Several of the guys get together once in a while and I was invited to the latest gathering held at an Italian restaurant in Brooklyn. Because I don’t like driving at night, that meant taking a bus into Manhattan and a subway from there to the outskirts of Brooklyn, followed by a short walk. That adds up to about 90 minutes to two hours, depending on traffic. All to hang out with a few guys who I haven’t heard from since the late 70s. In fact, most of the players and coaches who go to these things were “before my time,” so I don’t know them at all.
I really did not want to go but my wife insisted, thinking it would good for me to get out of the house since I’ve basically been a hermit since I was laid off by the paper in mid-September. So I finally relented.

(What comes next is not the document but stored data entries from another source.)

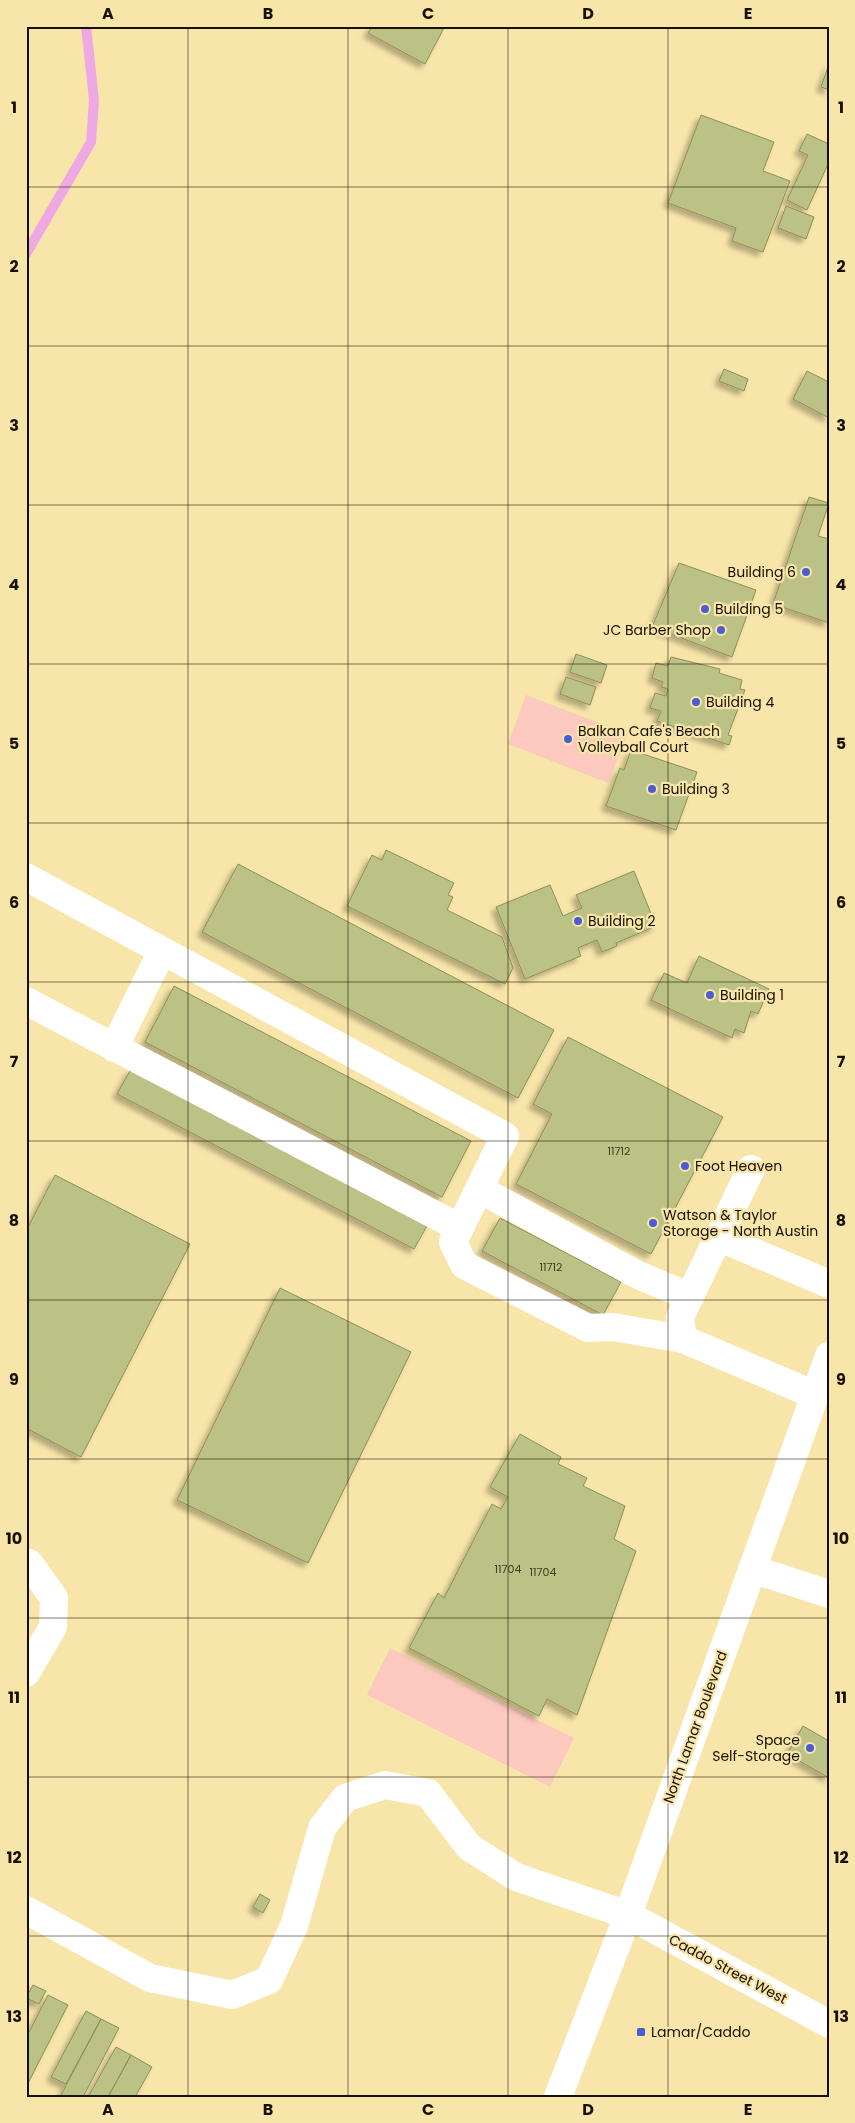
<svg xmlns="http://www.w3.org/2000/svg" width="855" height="2123" font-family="Poppins,sans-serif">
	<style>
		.green { fill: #fcc9be }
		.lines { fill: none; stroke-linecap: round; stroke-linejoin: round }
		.stream { stroke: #eea9e4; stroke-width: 10 }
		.building { fill: #bcc185; stroke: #8c9056; filter: url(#shadow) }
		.minor { stroke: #fff; stroke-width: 28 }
		.major { stroke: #fff; stroke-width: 28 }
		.grid { fill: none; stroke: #171000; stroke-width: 1; stroke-opacity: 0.55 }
		.poi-dot { fill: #4b5dd2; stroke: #f8e5a9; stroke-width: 2 }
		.labels { text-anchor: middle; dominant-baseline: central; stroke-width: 4.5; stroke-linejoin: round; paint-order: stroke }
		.number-label { font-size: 11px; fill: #403c21 }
		.poi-label { font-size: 14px; fill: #171000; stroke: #f8e5a9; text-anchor: start }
		.street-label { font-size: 14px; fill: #171000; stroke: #f8e5a9 }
		.neatline { fill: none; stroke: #171000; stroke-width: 2 }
		.grid-label { font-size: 16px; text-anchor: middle; font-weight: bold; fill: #171000 }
	</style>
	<defs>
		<filter id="shadow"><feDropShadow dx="-4.5" dy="4.5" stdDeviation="2.5" flood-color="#0004"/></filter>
	</defs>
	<rect width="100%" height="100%" fill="#f8e5a9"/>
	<path class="green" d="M526,695L628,734L608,783L508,744Z
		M390,1648L574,1738L550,1787L367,1695Z"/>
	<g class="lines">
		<path class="stream" d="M26,254L91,142L94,100L86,26"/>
	</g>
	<path class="building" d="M372,26H445L425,64L368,33Z
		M829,64V90L821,87Z
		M701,115L774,142L763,171L790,181L763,252L732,241L736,228L668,203Z
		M807,134L829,144V162L807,210L787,200L808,155L799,151Z
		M786,206L814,217L806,239L778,228Z
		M724,369L748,379L744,391L719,381Z
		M807,371L829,382V418L793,399Z
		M809,497L829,503L818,536L829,539V623L773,604Z
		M679,563L756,590L732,657L652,627Z
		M576,654L607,665L601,683L570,672Z
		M671,657L720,669L719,673L742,680L740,689L745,690L728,735L732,736L729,745L657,721L661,711L650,708L655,693L666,696L668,689L661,687L663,682L652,678L656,663L668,666Z
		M566,677L596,687L590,705L560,694Z
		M631,750L697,772L676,830L606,806L620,768L624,770Z
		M386,850L454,883L448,895L453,897L447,910L502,937L513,968L505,984L347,906L372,855L382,860Z
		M238,864L554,1030L518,1098L202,932Z
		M634,871L656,926L616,943L617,946L602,952L597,940L578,948L581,956L525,979L496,907L550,885L563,916L582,908L576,895Z
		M699,956L769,989L758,1014L751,1011L744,1033L735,1029L732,1038L651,1000L664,973L687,983Z
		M174,986L471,1141L442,1197L145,1042Z
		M568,1037L723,1117L651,1254L516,1184L552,1114L533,1104Z
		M131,1069L428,1224L414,1249L117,1094Z
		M55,1175L190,1244L81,1457L26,1428V1231Z
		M500,1218L621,1282L603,1315L482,1251Z
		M280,1288L411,1352L308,1563L177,1500Z
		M520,1434L561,1457L558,1464L587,1478L583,1486L625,1506L614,1539L636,1551L577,1715L547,1699L539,1716L409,1648L438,1593L444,1598L492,1504L501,1509L508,1497L490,1487Z
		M803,1726L829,1741V1778L787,1754Z
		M260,1894L270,1900L263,1913L253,1907Z
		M33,1985L46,1991L39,2004L26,1998Z
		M48,1995L68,2005L26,2087V2038Z
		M86,2011L101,2019L66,2084L51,2077Z
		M101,2019L119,2028L83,2097H60Z
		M116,2047L131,2055L108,2097H88Z
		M131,2055L152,2067L135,2097H108Z"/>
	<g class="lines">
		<path class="minor" d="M26,877L505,1136L453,1242L464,1265L588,1328L613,1327L683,1339
			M26,1001L460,1228
			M114,1048L162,951
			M751,1169L680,1317L683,1339L815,1395
			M479,1189L638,1275L690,1297
			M718,1237L829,1284
			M26,1562L29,1563L54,1598L53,1627L26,1673
			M752,1569L829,1594
			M26,1910L150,1978L232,1995L269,1980L294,1926L322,1828L345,1798L385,1785L428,1793L469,1847L516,1877L628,1915L829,2024"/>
		<path class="major" d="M558,2097L628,1915L829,1356"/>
	</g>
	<path class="grid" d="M188,26V2097M348,26V2097M508,26V2097M668,26V2097M26,187H829M26,346H829M26,505H829M26,664H829M26,823H829M26,982H829M26,1141H829M26,1300H829M26,1459H829M26,1618H829M26,1777H829M26,1936H829"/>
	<g class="poi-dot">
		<circle cx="806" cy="572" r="5"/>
		<circle cx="705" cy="609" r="5"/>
		<circle cx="721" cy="630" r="5"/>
		<circle cx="696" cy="702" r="5"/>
		<circle cx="568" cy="739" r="5"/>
		<circle cx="652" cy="789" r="5"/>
		<circle cx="578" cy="921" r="5"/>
		<circle cx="710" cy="995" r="5"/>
		<circle cx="685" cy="1166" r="5"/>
		<circle cx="653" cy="1223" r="5"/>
		<circle cx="810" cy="1748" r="5"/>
		<rect x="636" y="2027" width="10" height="10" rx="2.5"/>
	</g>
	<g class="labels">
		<g class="number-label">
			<text x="619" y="1151">11712</text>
			<text x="551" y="1267">11712</text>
			<text x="508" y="1569">11704</text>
			<text x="543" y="1572">11704</text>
		</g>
		<g class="poi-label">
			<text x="796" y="572" text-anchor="end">Building 6</text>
			<text x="715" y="609">Building 5</text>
			<text x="711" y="630" text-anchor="end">JC Barber Shop</text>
			<text x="706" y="702">Building 4</text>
			<text x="578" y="731">Balkan Cafe's Beach<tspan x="578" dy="16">Volleyball Court</tspan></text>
			<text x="662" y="789">Building 3</text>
			<text x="588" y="921">Building 2</text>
			<text x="720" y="995">Building 1</text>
			<text x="695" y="1166">Foot Heaven</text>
			<text x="663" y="1215">Watson &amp; Taylor<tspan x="663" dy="16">Storage - North Austin</tspan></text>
			<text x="800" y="1740" text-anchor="end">Space<tspan x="800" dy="16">Self-Storage</tspan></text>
			<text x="651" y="2032">Lamar/Caddo</text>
		</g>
		<g class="street-label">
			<text transform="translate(695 1727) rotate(-70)">North Lamar Boulevard</text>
			<text transform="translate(728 1969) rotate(28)">Caddo Street West</text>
		</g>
	</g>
	<rect width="855" height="2123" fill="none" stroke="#f8e5a9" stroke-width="55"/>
	<rect x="28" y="28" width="800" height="2068" class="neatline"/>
	<g class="grid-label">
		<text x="108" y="19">A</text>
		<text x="268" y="19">B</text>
		<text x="428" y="19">C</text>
		<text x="588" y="19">D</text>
		<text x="748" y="19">E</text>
		<text x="14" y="113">1</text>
		<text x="841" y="113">1</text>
		<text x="14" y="272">2</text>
		<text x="841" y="272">2</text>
		<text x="14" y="431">3</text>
		<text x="841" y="431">3</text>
		<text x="14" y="590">4</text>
		<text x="841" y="590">4</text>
		<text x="14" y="749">5</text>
		<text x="841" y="749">5</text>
		<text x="14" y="908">6</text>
		<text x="841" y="908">6</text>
		<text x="14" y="1067">7</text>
		<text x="841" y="1067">7</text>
		<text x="14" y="1226">8</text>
		<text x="841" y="1226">8</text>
		<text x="14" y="1385">9</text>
		<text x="841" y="1385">9</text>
		<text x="14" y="1544">10</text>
		<text x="841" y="1544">10</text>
		<text x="14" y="1703">11</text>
		<text x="841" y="1703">11</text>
		<text x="14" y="1863">12</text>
		<text x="841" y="1863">12</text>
		<text x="14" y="2022">13</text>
		<text x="841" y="2022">13</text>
		<text x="108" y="2115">A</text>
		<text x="268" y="2115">B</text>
		<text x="428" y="2115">C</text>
		<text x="588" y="2115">D</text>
		<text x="748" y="2115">E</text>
	</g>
</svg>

In retrospect, it was a mistake.
I’ll admit, it was interesting and even fun to see some of them.I think it was the shock factor of not having been seen in all that time. That lasted about 10 minutes. Then it was exactly the same as back in the day: standing on the outside looking in.
So I left quietly, without saying anything to anyone. I figured maybe someone would notice and as, “What happened to Ron? Where did he disappear?” But that would be forgotten within a day or two, if that long.
That might not have been the most mature thing to do, but I didn’t see the point of sticking around.
Sometimes nostalgia isn’t all it’s cracked up to be.